Shaw’s remarks come about seven minutes into this audio recording of a “basement debate,” sponsored by the Iowa Faith and Freedom Coalition, among six primary candidates seeking to win the Republican nomination in a district that Democrats are actively trying to pick up. The winner of the Republican primary will face Staci Appel, who is one of 16 candidates to receive extra financial and strategic support from the Democratic Congressional Campaign Committee’s Red to Blue program.

Contraception, and the Affordable Care Act’s mandate that it be covered for no copay as preventive medicine, has been at the heart of recent conservative outrage over alleged government intrusion into religious liberty. Shaw’s comments echo the arguments before the Supreme Court in the Hobby Lobby case, which concerns religious owners of a private corporation who argue that their religious freedoms would be violated if they are compelled to provide insurance that includes contraceptive coverage.

Notably, Shaw seems to display confusion about what a “religious institution” is. Religious institutions such as churches are already exempt from the birth control benefit; the issue in Hobby Lobby is whether for-profit corporations can claim religious freedom to restrict specific benefits to their employees. Furthermore, neither of the examples he gave—a Jewish printer and an African-American painter—are religious institutions, but rather individuals who may wish to refuse service to specific people, and that refusal would be on free speech grounds, not religious freedom.

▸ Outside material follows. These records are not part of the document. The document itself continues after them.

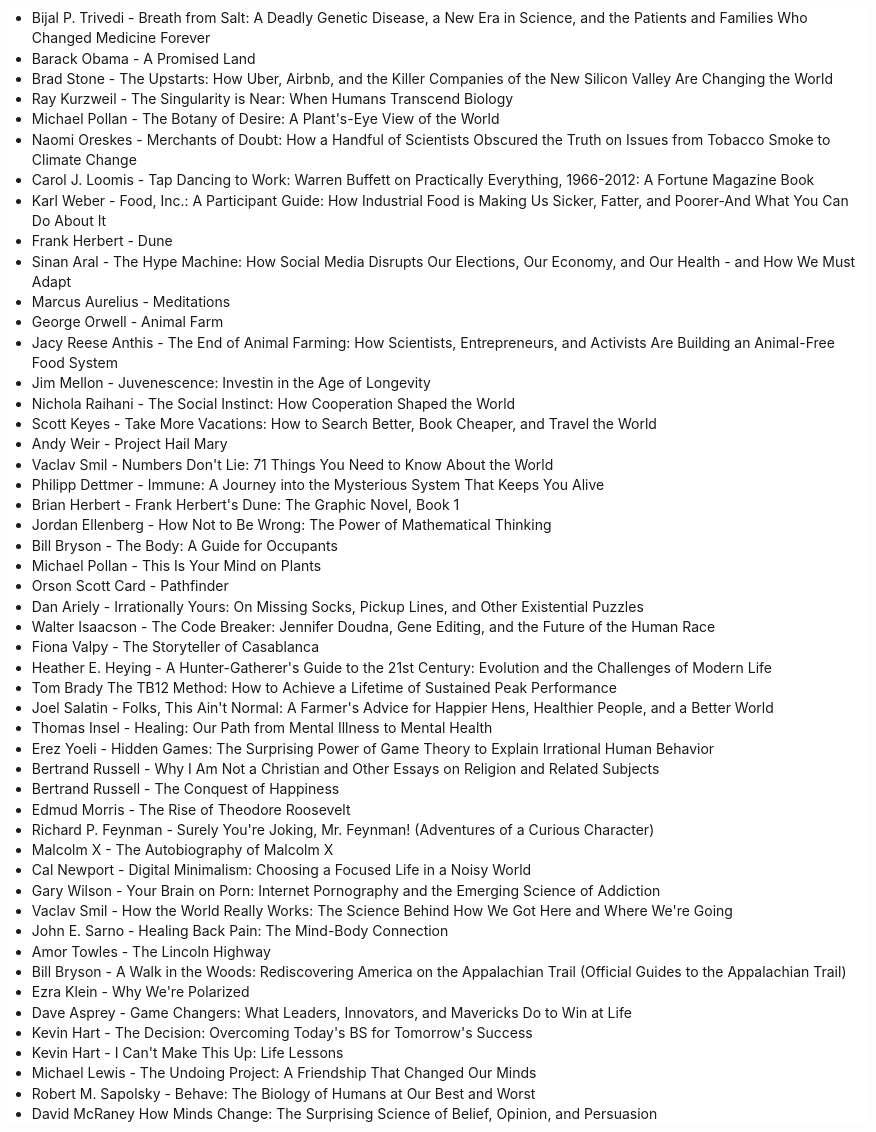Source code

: * Bijal P. Trivedi - Breath from Salt: A Deadly Genetic Disease, a New Era in Science, and the Patients and Families Who Changed Medicine Forever
* Barack Obama - A Promised Land
* Brad Stone - The Upstarts: How Uber, Airbnb, and the Killer Companies of the New Silicon Valley Are Changing the World
* Ray Kurzweil - The Singularity is Near: When Humans Transcend Biology
* Michael Pollan - The Botany of Desire: A Plant's-Eye View of the World
* Naomi Oreskes - Merchants of Doubt: How a Handful of Scientists Obscured the Truth on Issues from Tobacco Smoke to Climate Change
* Carol J. Loomis - Tap Dancing to Work: Warren Buffett on Practically Everything, 1966-2012: A Fortune Magazine Book
* Karl Weber - Food, Inc.: A Participant Guide: How Industrial Food is Making Us Sicker, Fatter, and Poorer-And What You Can Do About It
* Frank Herbert - Dune
* Sinan Aral - The Hype Machine: How Social Media Disrupts Our Elections, Our Economy, and Our Health - and How We Must Adapt
* Marcus Aurelius - Meditations
* George Orwell - Animal Farm
* Jacy Reese Anthis - The End of Animal Farming: How Scientists, Entrepreneurs, and Activists Are Building an Animal-Free Food System
* Jim Mellon - Juvenescence: Investin in the Age of Longevity
* Nichola Raihani - The Social Instinct: How Cooperation Shaped the World
* Scott Keyes - Take More Vacations: How to Search Better, Book Cheaper, and Travel the World
* Andy Weir - Project Hail Mary
* Vaclav Smil - Numbers Don't Lie: 71 Things You Need to Know About the World
* Philipp Dettmer - Immune: A Journey into the Mysterious System That Keeps You Alive
* Brian Herbert - Frank Herbert's Dune: The Graphic Novel, Book 1
* Jordan Ellenberg - How Not to Be Wrong: The Power of Mathematical Thinking
* Bill Bryson - The Body: A Guide for Occupants
* Michael Pollan - This Is Your Mind on Plants
* Orson Scott Card - Pathfinder
* Dan Ariely - Irrationally Yours: On Missing Socks, Pickup Lines, and Other Existential Puzzles
* Walter Isaacson - The Code Breaker: Jennifer Doudna, Gene Editing, and the Future of the Human Race
* Fiona Valpy - The Storyteller of Casablanca
* Heather E. Heying - A Hunter-Gatherer's Guide to the 21st Century: Evolution and the Challenges of Modern Life
* Tom Brady The TB12 Method: How to Achieve a Lifetime of Sustained Peak Performance
* Joel Salatin - Folks, This Ain't Normal: A Farmer's Advice for Happier Hens, Healthier People, and a Better World
* Thomas Insel - Healing: Our Path from Mental Illness to Mental Health
* Erez Yoeli - Hidden Games: The Surprising Power of Game Theory to Explain Irrational Human Behavior
* Bertrand Russell - Why I Am Not a Christian and Other Essays on Religion and Related Subjects
* Bertrand Russell - The Conquest of Happiness
* Edmud Morris - The Rise of Theodore Roosevelt
* Richard P. Feynman - Surely You're Joking, Mr. Feynman! (Adventures of a Curious Character)
* Malcolm X - The Autobiography of Malcolm X
* Cal Newport - Digital Minimalism: Choosing a Focused Life in a Noisy World
* Gary Wilson - Your Brain on Porn: Internet Pornography and the Emerging Science of Addiction
* Vaclav Smil - How the World Really Works: The Science Behind How We Got Here and Where We're Going
* John E. Sarno - Healing Back Pain: The Mind-Body Connection
* Amor Towles - The Lincoln Highway
* Bill Bryson - A Walk in the Woods: Rediscovering America on the Appalachian Trail (Official Guides to the Appalachian Trail)
* Ezra Klein - Why We're Polarized
* Dave Asprey - Game Changers: What Leaders, Innovators, and Mavericks Do to Win at Life
* Kevin Hart - The Decision: Overcoming Today's BS for Tomorrow's Success
* Kevin Hart - I Can't Make This Up: Life Lessons
* Michael Lewis - The Undoing Project: A Friendship That Changed Our Minds
* Robert M. Sapolsky - Behave: The Biology of Humans at Our Best and Worst
* David McRaney How Minds Change: The Surprising Science of Belief, Opinion, and Persuasion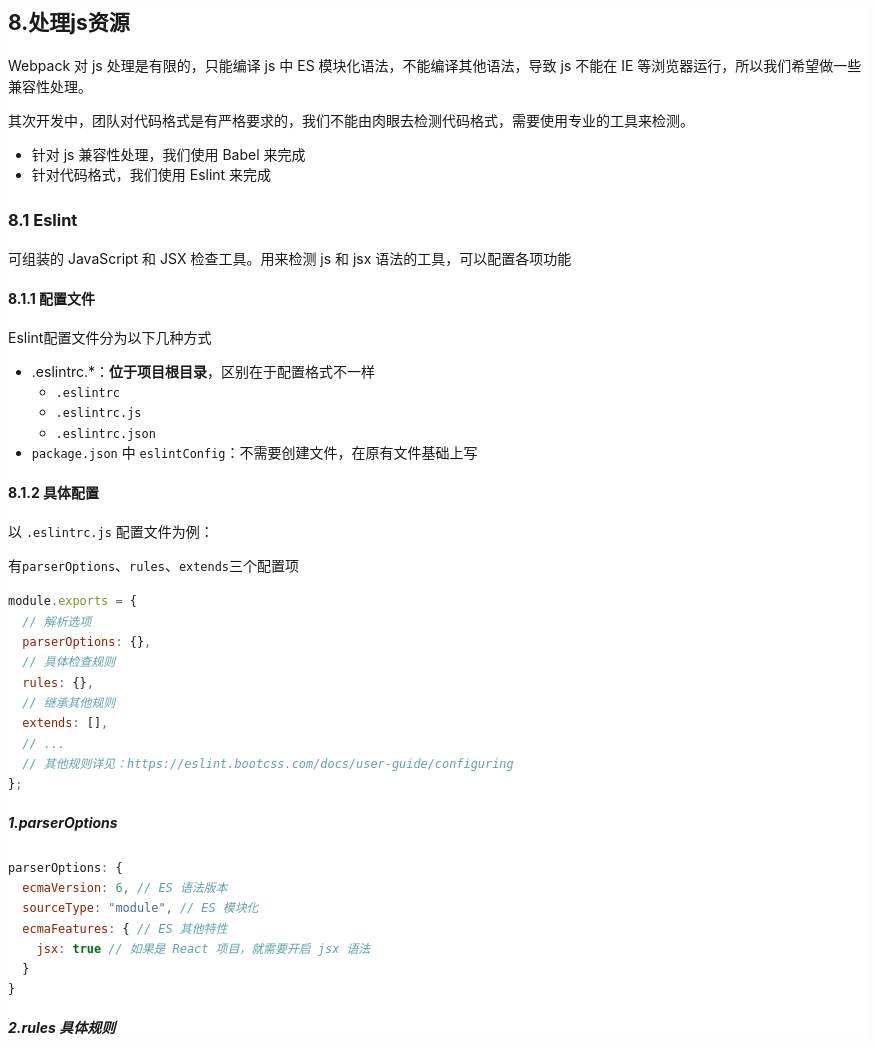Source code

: 

## 8.处理js资源

Webpack 对 js 处理是有限的，只能编译 js 中 ES 模块化语法，不能编译其他语法，导致 js 不能在 IE 等浏览器运行，所以我们希望做一些兼容性处理。

其次开发中，团队对代码格式是有严格要求的，我们不能由肉眼去检测代码格式，需要使用专业的工具来检测。

- 针对 js 兼容性处理，我们使用 Babel 来完成
- 针对代码格式，我们使用 Eslint 来完成

### 8.1 Eslint

可组装的 JavaScript 和 JSX 检查工具。用来检测 js 和 jsx 语法的工具，可以配置各项功能

#### 8.1.1 配置文件

Eslint配置文件分为以下几种方式

- .eslintrc.*：**位于项目根目录**，区别在于配置格式不一样
  - `.eslintrc`
  - `.eslintrc.js`
  - `.eslintrc.json`
- `package.json` 中 `eslintConfig`：不需要创建文件，在原有文件基础上写

#### 8.1.2 具体配置

以 `.eslintrc.js` 配置文件为例：

有`parserOptions`、`rules`、`extends`三个配置项

```js
module.exports = {
  // 解析选项
  parserOptions: {},
  // 具体检查规则
  rules: {},
  // 继承其他规则
  extends: [],
  // ...
  // 其他规则详见：https://eslint.bootcss.com/docs/user-guide/configuring
};
```

##### 1.parserOptions

```javascript
parserOptions: {
  ecmaVersion: 6, // ES 语法版本
  sourceType: "module", // ES 模块化
  ecmaFeatures: { // ES 其他特性
    jsx: true // 如果是 React 项目，就需要开启 jsx 语法
  }
}
```

##### 2.rules 具体规则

Perhaps Shaw was also thinking about “religious liberty” laws like a failed bill in Arizona that could have allowed businesses to refuse service to gay people—but the examples he gave here still have almost nothing to do with religious freedom (a better analogy might have been a Jewish shopkeeper being forced to sell pork).

But his comments, that government may be forcing institutions to provide a specific good or service that violates their Christian beliefs, seem to be a clear shot at contraception that evoke confused notions held by many on the right that religious people will be forced to pay for other people’s birth control.

A number of politicians have recently used extreme analogies to attack the Affordable Care Act. For instance, Tennessee state Sen. Stacey Campfield compared Obamacare to the Holocaust when he wrote, “Democrats bragging about the number of mandatory sign ups for Obamacare is like Germans bragging about the number of manditory [sic] sign ups for ‘train rides’ for Jews in the 40s.”

Meanwhile, Roll Call reports that during another recent campaign forum, Shaw emphasized his “electability” in comparison to some of his challengers.